The Need for Appropriate Transition Measures
The above situation highlights the need for adequate transition measures in draft laws such as the above. In the absence thereof, there are also legal arguments that support the possibility of immediate withdrawal. Originator firms which had initially been given the choice to withdraw the reimbursement status of their product, align their price with generic competition, or apply a safety margin, would now be deprived of this choice on very short notice and become subjected to a regime which they elected not to be subjected to.
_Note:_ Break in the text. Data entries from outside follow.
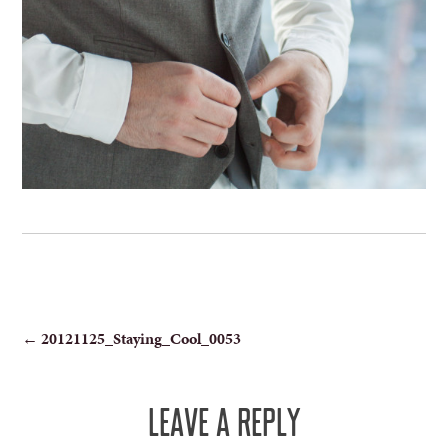
POST
←
20121125_Staying_Cool_0053
NAVIGATION
LEAVE A REPLY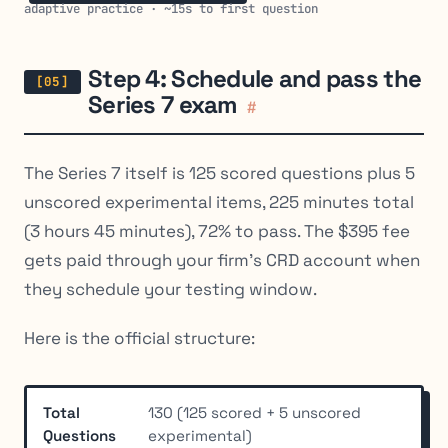
adaptive practice · ~15s to first question
Step 4: Schedule and pass the
Series 7 exam
#
The Series 7 itself is 125 scored questions plus 5
unscored experimental items, 225 minutes total
(3 hours 45 minutes), 72% to pass. The $395 fee
gets paid through your firm’s CRD account when
they schedule your testing window.
Here is the official structure:
Total
130 (125 scored + 5 unscored
Questions
experimental)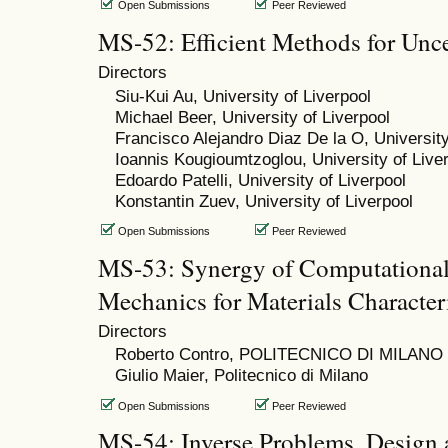
Open Submissions
Peer Reviewed
MS-52: Efficient Methods for Unce
Directors
Siu-Kui Au, University of Liverpool
Michael Beer, University of Liverpool
Francisco Alejandro Diaz De la O, University
Ioannis Kougioumtzoglou, University of Live
Edoardo Patelli, University of Liverpool
Konstantin Zuev, University of Liverpool
Open Submissions
Peer Reviewed
MS-53: Synergy of Computational
Mechanics for Materials Character
Directors
Roberto Contro, POLITECNICO DI MILANO
Giulio Maier, Politecnico di Milano
Open Submissions
Peer Reviewed
MS-54: Inverse Problems, Design 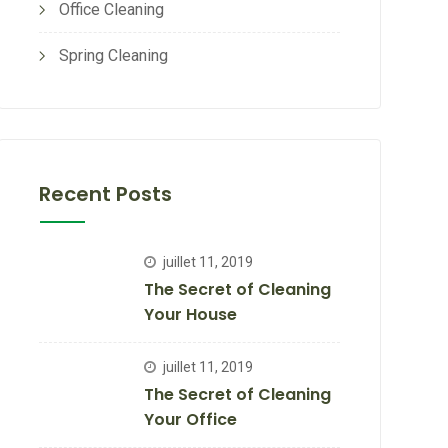
Office Cleaning
Spring Cleaning
Recent Posts
juillet 11, 2019
The Secret of Cleaning
Your House
juillet 11, 2019
The Secret of Cleaning
Your Office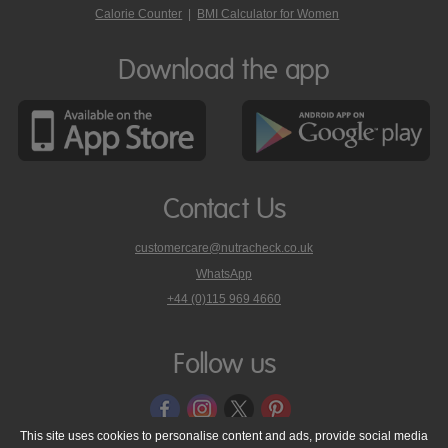
Calorie Counter
|
BMI Calculator for Women
Download the app
Contact Us
customercare@nutracheck.co.uk
WhatsApp
phone
+44 (0)115 969 4660
Nutracheck
customer
care
Follow us
on
This site uses cookies to personalise content and ads, provide social media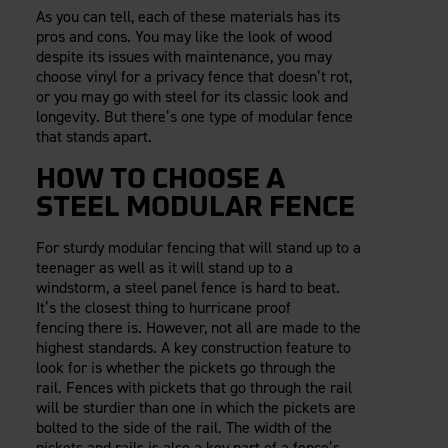
As you can tell, each of these materials has its
pros and cons. You may like the look of wood
despite its issues with maintenance, you may
choose vinyl for a privacy fence that doesn’t rot,
or you may go with steel for its classic look and
longevity. But there’s one type of modular fence
that stands apart.
HOW TO CHOOSE A
STEEL MODULAR FENCE
For sturdy modular fencing that will stand up to a
teenager as well as it will stand up to a
windstorm, a steel panel fence is hard to beat.
It’s the closest thing to hurricane proof
fencing there is. However, not all are made to the
highest standards. A key construction feature to
look for is whether the pickets go through the
rail. Fences with pickets that go through the rail
will be sturdier than one in which the pickets are
bolted to the side of the rail. The width of the
pickets and rails is also a key part of a fence’s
While a public authority is obviously entitled to opt for a change of policy, a precipitous change without objective or reasonable justification for the lack of transitory measure will be questionable in view of the principles of legal security and confidence on which addressees of legal provisions should be entitled to rely. The Belgian Constitutional Court has already ruled that the prohibition of discrimination enshrined in articles 10 and 11 of the Constitution is violated “if the lack of a transitory provision leads to a difference in treatment for which there is no reasonable justification or if the principle of confidence is violated excessively” (judgment nr. 170/2014).
The absence of transitory measure or (renewed) option for the addressees of the price reductions somehow puts the latter in a less favorable position than those who effectively retain this choice because their products have not (yet) been clustered.
As the ongoing Covid-19 crisis shows, the world or at least Europe is the proverbial village, where acts have consequences, not only at home but also with one’s neighbours. The draft Act did not just force many originators to choose between withdrawing their product from reimbursement in Belgium or potentially subjecting their affiliates in other European countries to further price decreases going beyond the benefit of maintaining reimbursement in Belgium, it also left these companies stranded between both chairs. By doing so, had it not been for a postponement of the draft Act, it risked backfiring at the Belgian government.